#### 文書の抜粋

しかしながら特に父親が厳しい家庭だったため、いつも自分を隠し、男の子として生きてきた。
学校では、性のことでからかわれることも多かった。腹立たしかったし、苦しかったが、ハンさんは争いではなく、学業に集中した。そうして良い成績を収めるようになると、先生や友人から慕われるようになった。
学業に邁進したハンさんはホーチミン市のRMIT大学に進学。卒業すると、英語を教えながら化粧品の販売をし、メイクアップアーティストの仕事を掛け持ちした。収入は、自分と家族を養うのに十分だった。
ちょうどその頃ハンさんは、女性ホルモンや性転換について調べ始め、本当の女性になりたいと強く願うようになっていった。
2017年に家族にカミングアウト。理解はしてもらえなかった。それどころか両親は、我が子の頭がおかしくなってしまったのではないかと思うほどだった。両親の激しい反対にハンさんは家を出るしかなかったが、両親への怒りはなかった。自分のことを心配してくれているだけで、LGBTについてよく理解していないだけ、ということはよくわかっていたからだ。

#### データセットの項目
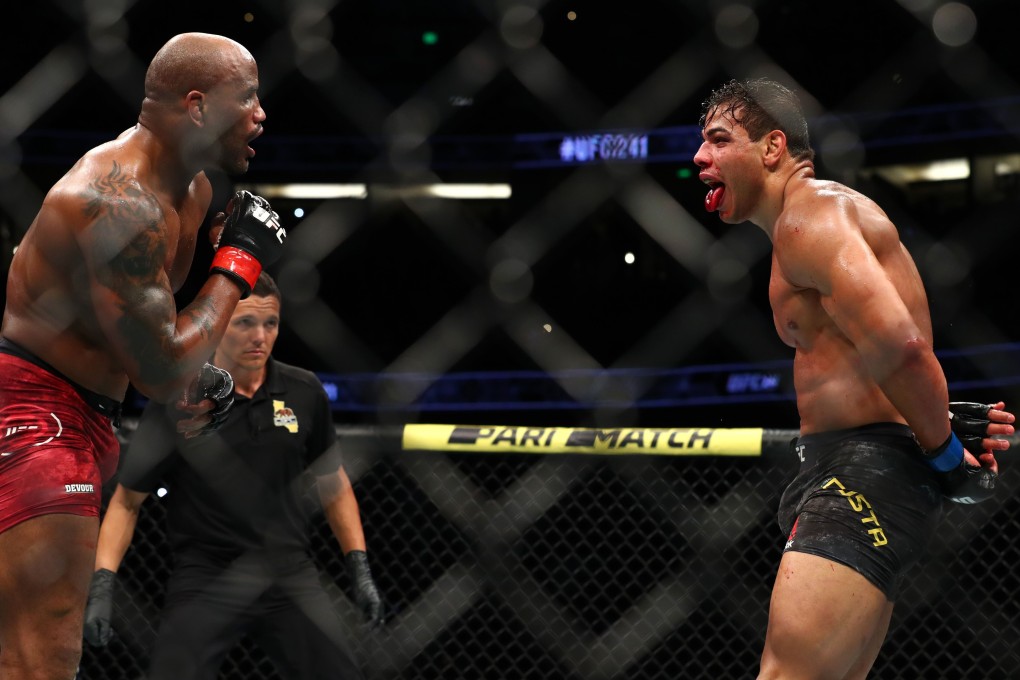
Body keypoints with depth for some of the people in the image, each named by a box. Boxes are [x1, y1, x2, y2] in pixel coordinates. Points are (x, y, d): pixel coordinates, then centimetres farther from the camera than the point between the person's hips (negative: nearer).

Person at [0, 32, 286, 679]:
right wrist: (240, 261, -14)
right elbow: (163, 370, -24)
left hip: (87, 418, 11)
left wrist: (194, 375, 7)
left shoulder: (193, 188, 10)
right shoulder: (118, 201, -23)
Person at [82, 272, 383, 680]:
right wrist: (103, 585, -10)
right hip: (204, 577, -2)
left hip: (291, 574, 3)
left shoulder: (305, 393, 2)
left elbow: (333, 483, 15)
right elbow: (126, 501, 1)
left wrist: (359, 569, 10)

#### 取り組む課題
1) 一覧の冒頭から「left hip: (87, 418, 11)」を含む行までについて、「pixel coordinates」を「image coordinates」に入れ替え、それ以外は変えずにその行だけをもう一度書け。画像は答えに入れないこと。
2) ハンさんの歩みを綴った文章を、最後の文に続けて書き進めよ。

#### 課題の解答
1)
Body keypoints with depth for some of the people in the image, each named by a box. Boxes are [x1, y1, x2, y2] in image coordinates. Points are (x, y, d): image coordinates, then centimetres farther from the camera than the point between the person's hips (negative: nearer).

Person at [0, 32, 286, 679]:
right wrist: (240, 261, -14)
right elbow: (163, 370, -24)
left hip: (87, 418, 11)

2)
3つの仕事を掛け持ちして貯めたお金で、ハンさんは性転換手術を受けることを決めた。顔の手術はベトナムで、体と声帯の手術は、タイで受けた。
2年をかけて手術を受けること10回。小さな手術から、大きな手術まで。3回の鼻の手術に、2回の目の手術、顎を削り、上半身、下半身、声帯……。ベトナムでの手術は1人で挑み、タイでは性転換した女性のサポートを受けた。
こうしてハンさんは、女性らしい、美しい、魅力的な外見を手に入れた。女性として実家に帰った時には、両親はとてもショックを受けたが、時とともに両親も、自分の娘が成し遂げたことを誇りに思うようになった。両親が自分の本当の姿を受け入れてくれたことが、ハンさんにとってのいちばんのプレゼントだった。